COVID-19: A viral change in the regime

The pandemic has brought out not only many socio-economic and political fault lines in global governance, but also in individual countries

By Richard Mahapatra
Published: Monday 21 June 2021
Protests against Jair Bolsonaro in Sao Paulo, Brazil. Photo: @Pedro_Paraiso / Twitter
Protests against Jair Bolsonaro in Sao Paulo, Brazil. Photo: @Pedro_Paraiso / Twitter Protests against Jair Bolsonaro in Sao Paulo, Brazil. Photo: @Pedro_Paraiso / Twitter

The novel coronavirus disease (COVID-19) pandemic has fuelled a lot of political violence, protests by people and also changes in government.

On June 19, 2021 Brazil reported massive protest rallies in all its 22 states and capital Brasilia against the government’s inability to control the pandemic. That day, Brazil crossed 0.5 million deaths from COVID-19, the second-highest death toll in the world after the United States.

A massive rally in Sao Paulo unfurled a huge banner with a bold demand note: “Life, Bread, Vaccines and Education.” Protesters termed the incumbent government led by President Jair Bolsonaro as “genocidal”.
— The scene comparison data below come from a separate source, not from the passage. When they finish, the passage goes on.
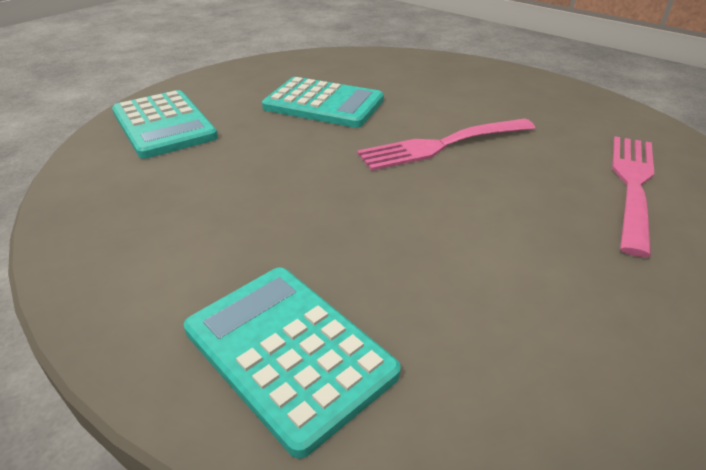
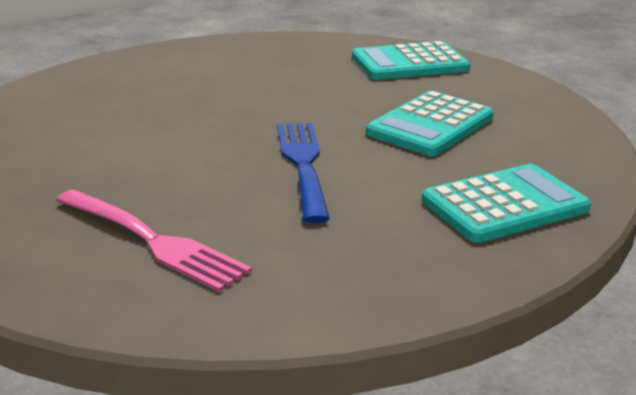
camera: 105 degrees right, 10 degrees down
turquoise calculator [184,267,401,459] -> turquoise calculator moved to [422,164,591,243]
pink fork [357,119,535,171] -> blue fork [277,123,330,223]

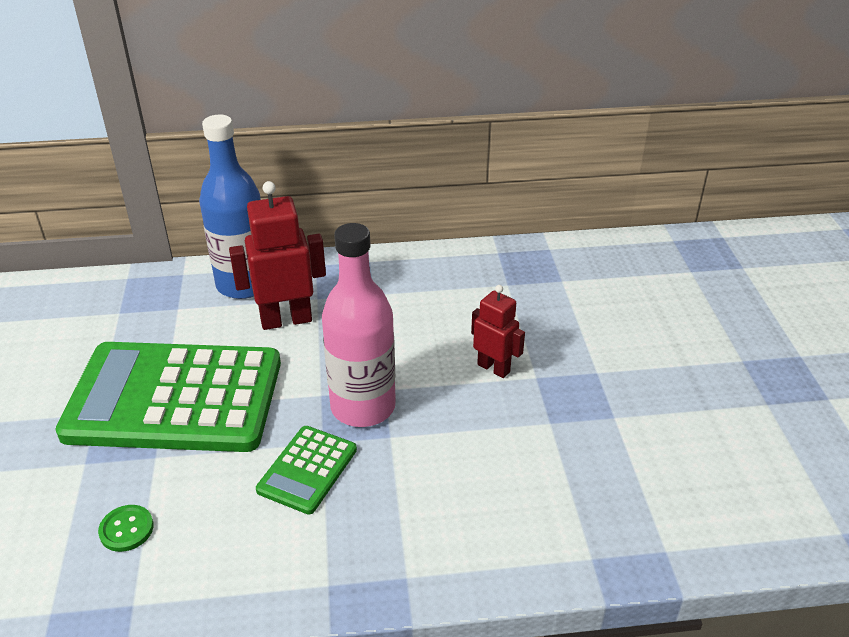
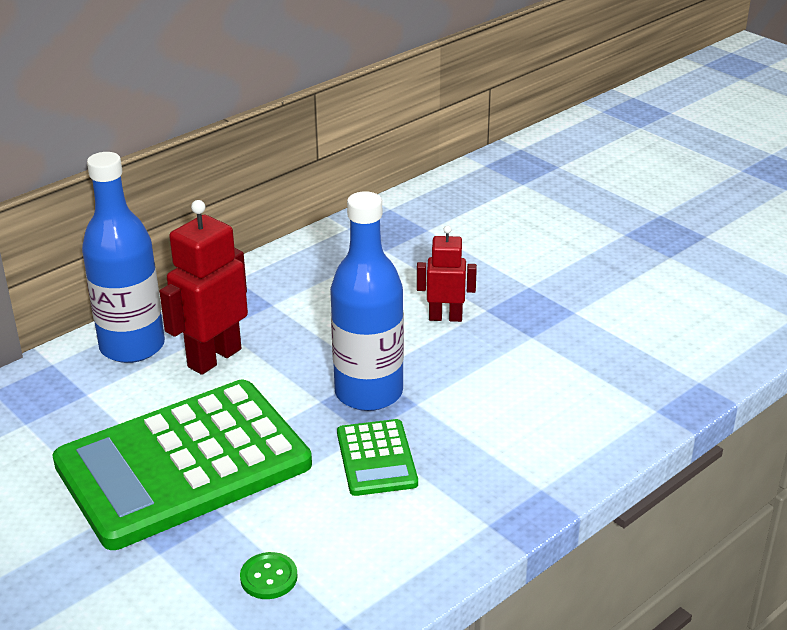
camera: 35 degrees left, 5 degrees down
pink bottle [322,223,396,427] -> blue bottle [330,191,404,411]

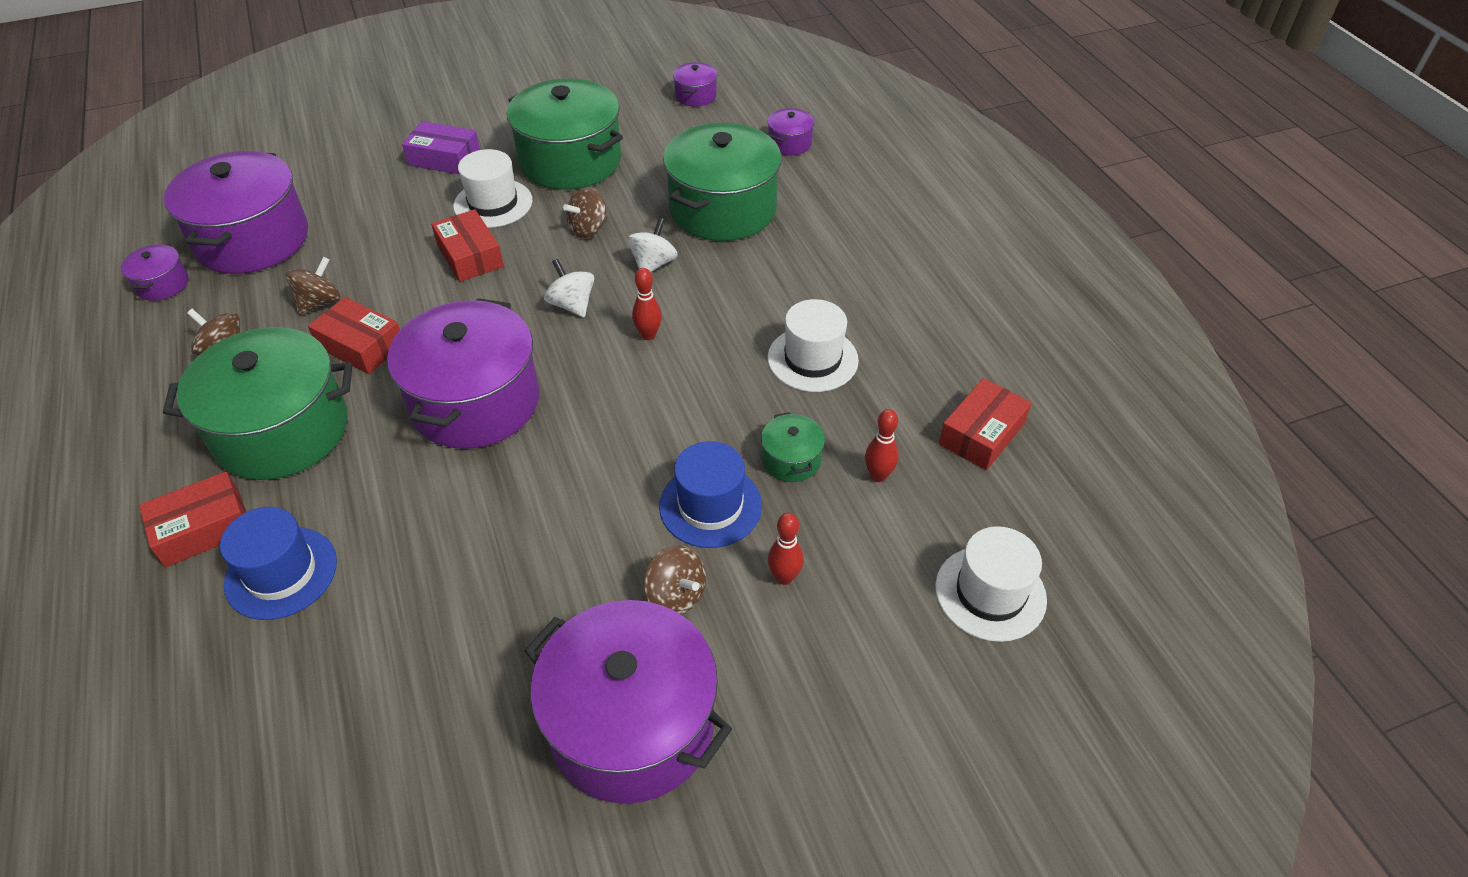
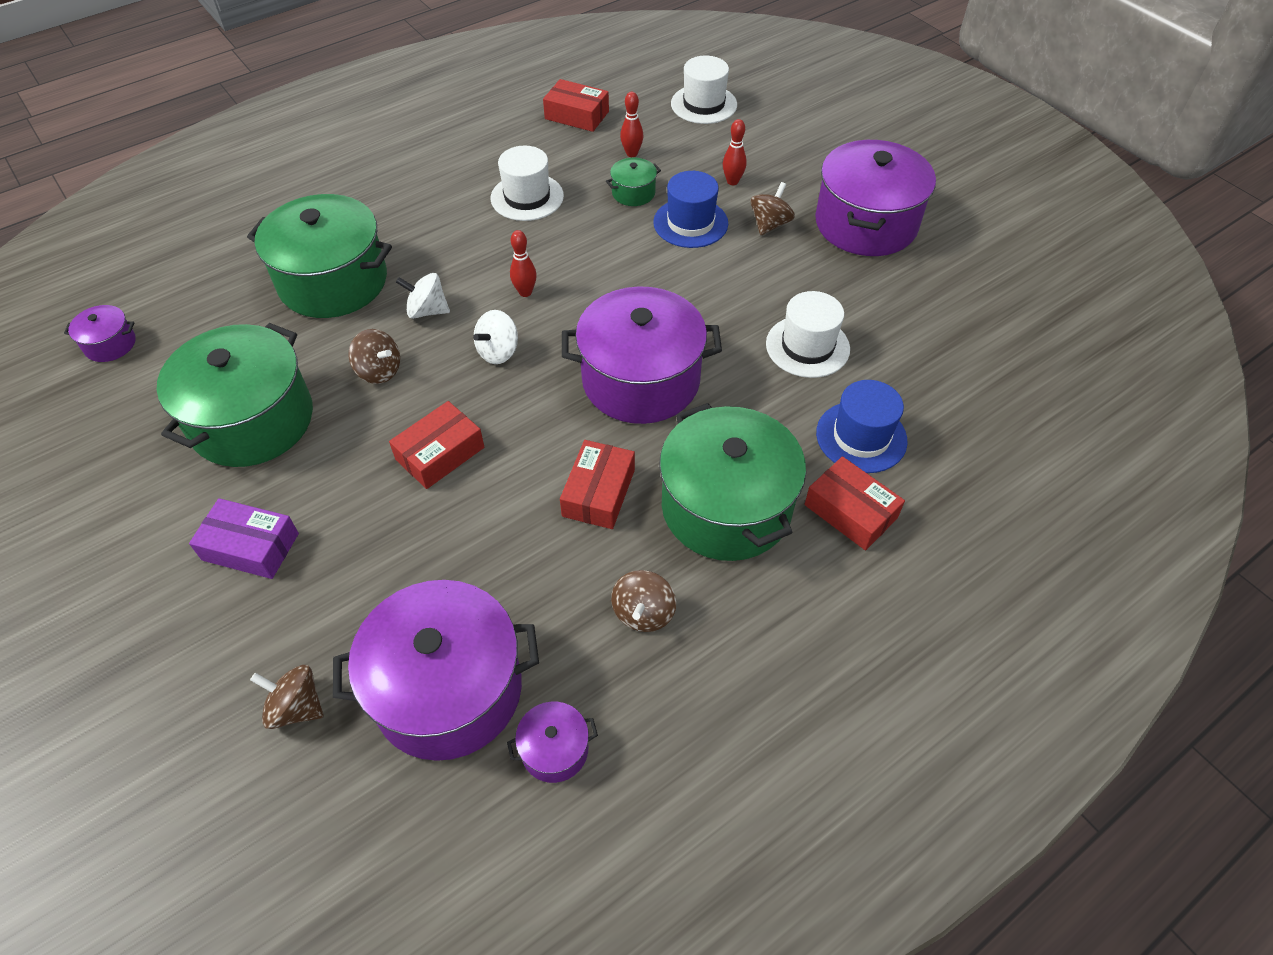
camera: 105 degrees left, 5 degrees up
brown spinning top [285,257,340,315] -> brown spinning top moved to [250,665,324,729]
purple box [402,121,480,174] -> purple box turned 75 degrees counterclockwise [189,498,299,579]
white hat [453,149,532,228] -> white hat moved to [766,291,850,378]
purple pot [767,108,814,155] -> none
Left or Right, everybody on the political spectrum joined the protests, turning this into one of the largest protests against a government on the pandemic (mis)management in the world. One of the placards in a protest in Brasilia read: “Half a million reasons to oust Bolsonaro.” Similar protests were held across many states on May 29.  

In March, many European countries including Germany reported similar protests against governments not being able to effectively manage the pandemic and its impacts, both health and economic. The majority of these protests were against fresh restrictions due to the resurgence of the pandemic. There were slogans on how governments were not able to control the pandemic and protect people from it.

After a temporary lull in the early months of last year coinciding with the outbreak and lockdowns, protests are back. The year 2019 was known as the ‘year of protests’. The trend continued till March 2020 and then, the pandemic struck. There was almost a lull in public protests as lockdowns and restrictions were clamped down by countries. But, within a few months, they erupted in such numbers that 2020 had surpassed the previous ‘year of protests’.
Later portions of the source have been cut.